*** Opening DATA LISTING ***

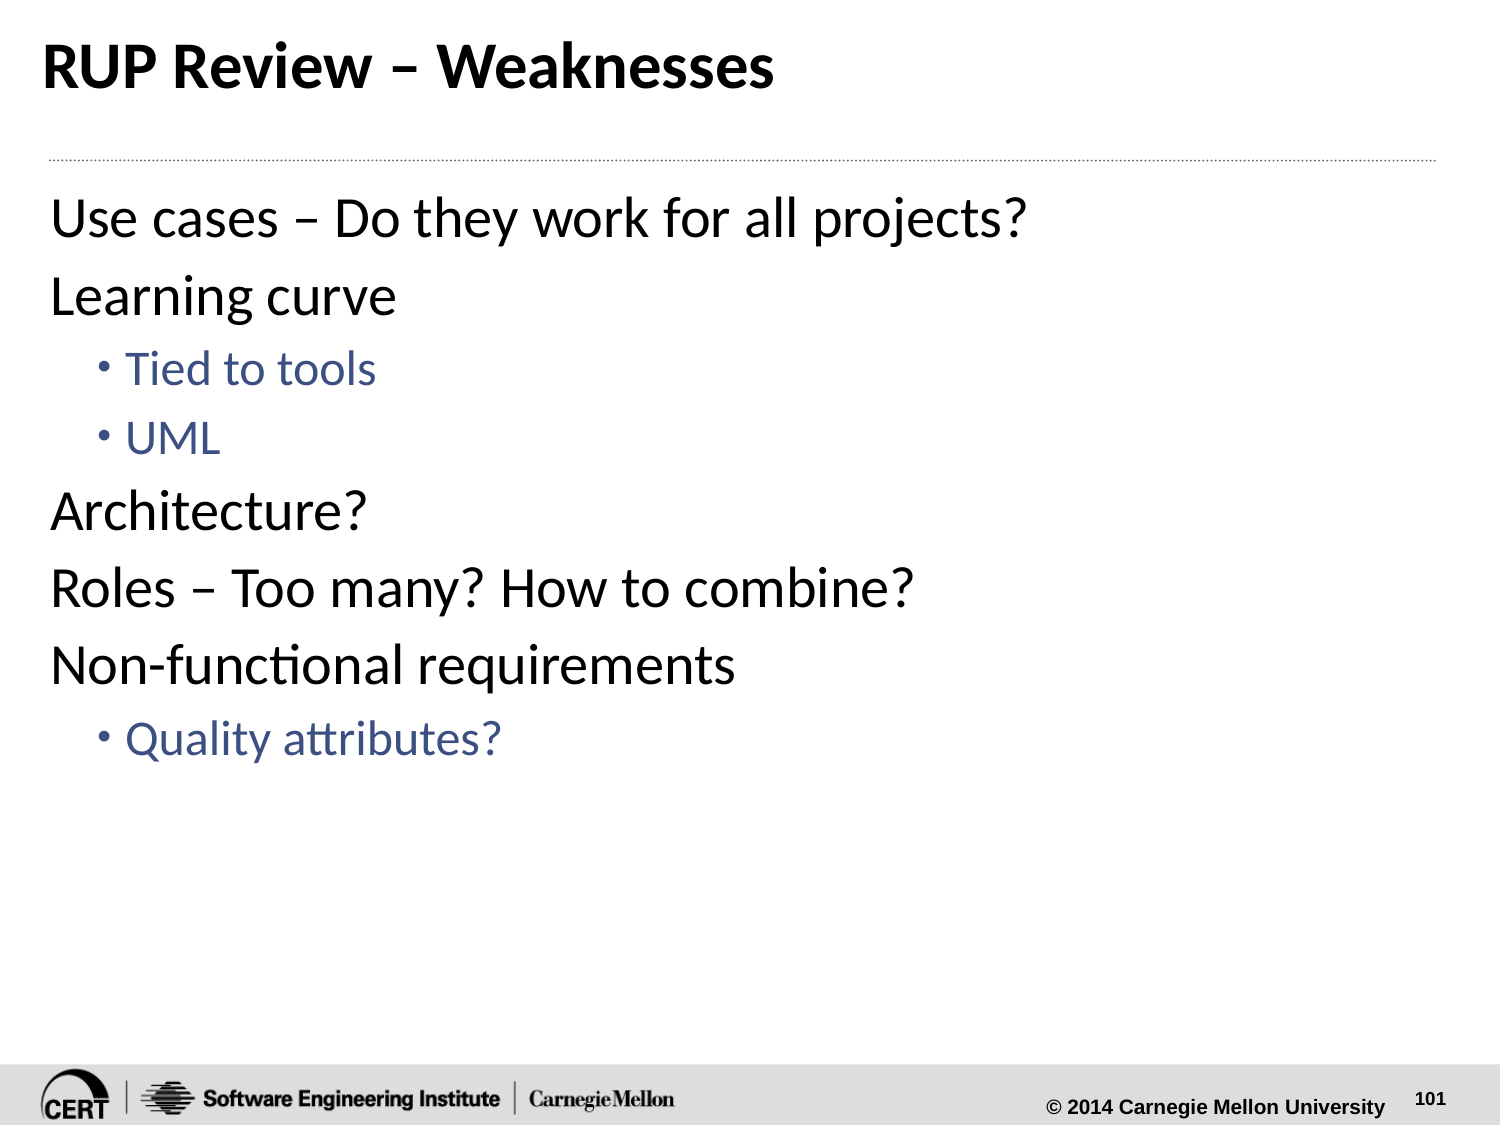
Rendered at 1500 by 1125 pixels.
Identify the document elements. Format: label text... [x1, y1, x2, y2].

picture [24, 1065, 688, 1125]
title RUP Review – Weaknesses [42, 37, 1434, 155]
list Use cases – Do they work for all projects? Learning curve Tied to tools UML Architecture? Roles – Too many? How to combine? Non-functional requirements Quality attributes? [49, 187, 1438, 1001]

*** Closing DATA LISTING ***
*** Opening DATA LISTING ***

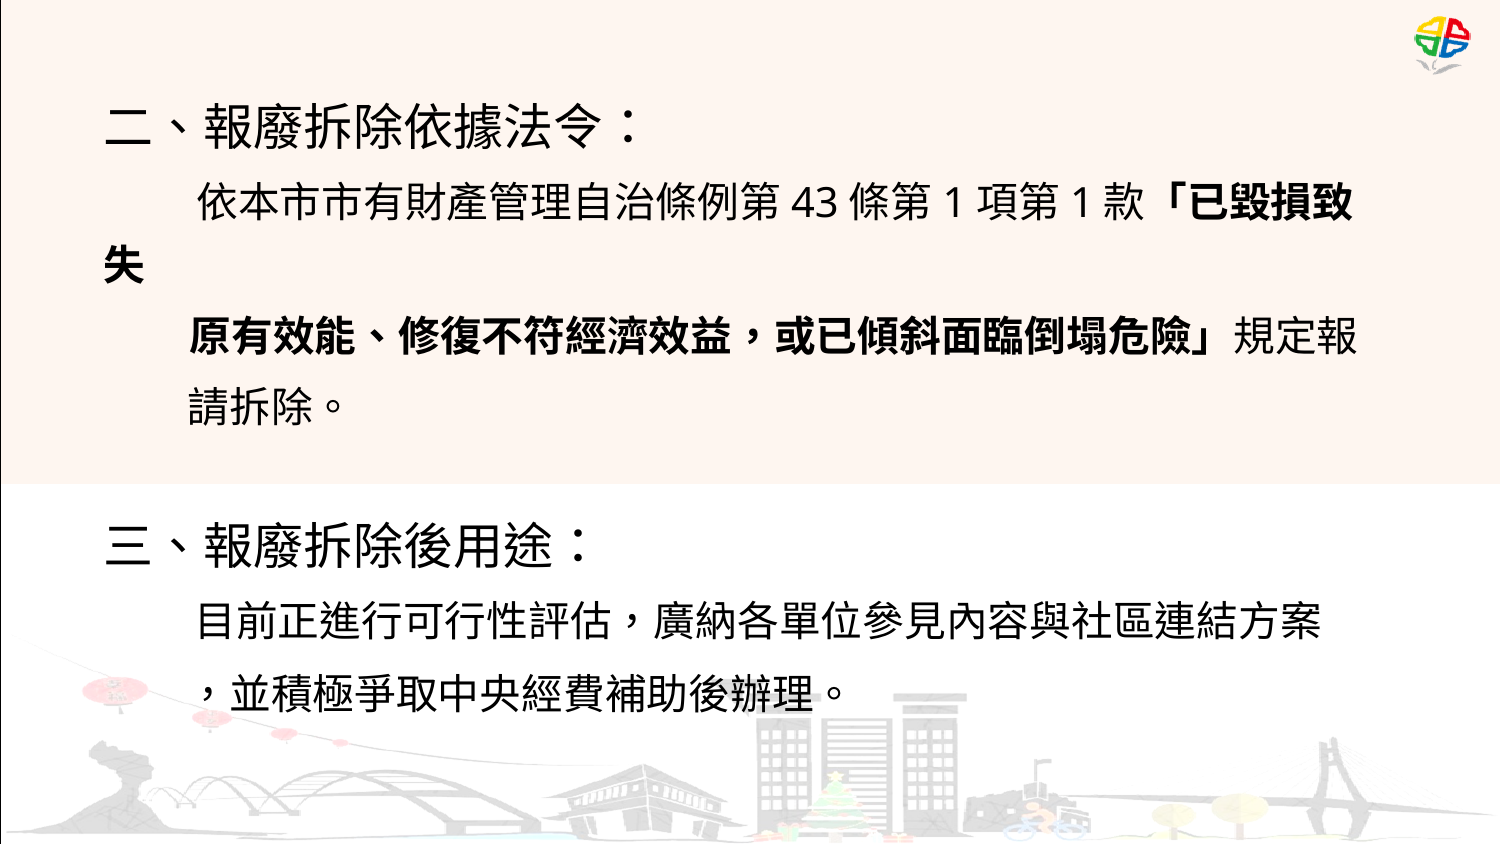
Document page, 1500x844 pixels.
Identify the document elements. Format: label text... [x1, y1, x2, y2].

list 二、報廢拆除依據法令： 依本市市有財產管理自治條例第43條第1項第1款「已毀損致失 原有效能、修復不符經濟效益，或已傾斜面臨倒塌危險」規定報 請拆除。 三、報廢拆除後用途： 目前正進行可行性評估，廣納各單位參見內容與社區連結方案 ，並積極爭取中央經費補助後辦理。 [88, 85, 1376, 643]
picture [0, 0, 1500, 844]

*** Closing DATA LISTING ***

▶ **WHAT YOU SHOULD DO**
Find the lines above that hold "pixels", then copy each of them.

▶ **ANSWER TO THE PROBLEM**
Rendered at 1500 by 1125 pixels.
Document page, 1500x844 pixels.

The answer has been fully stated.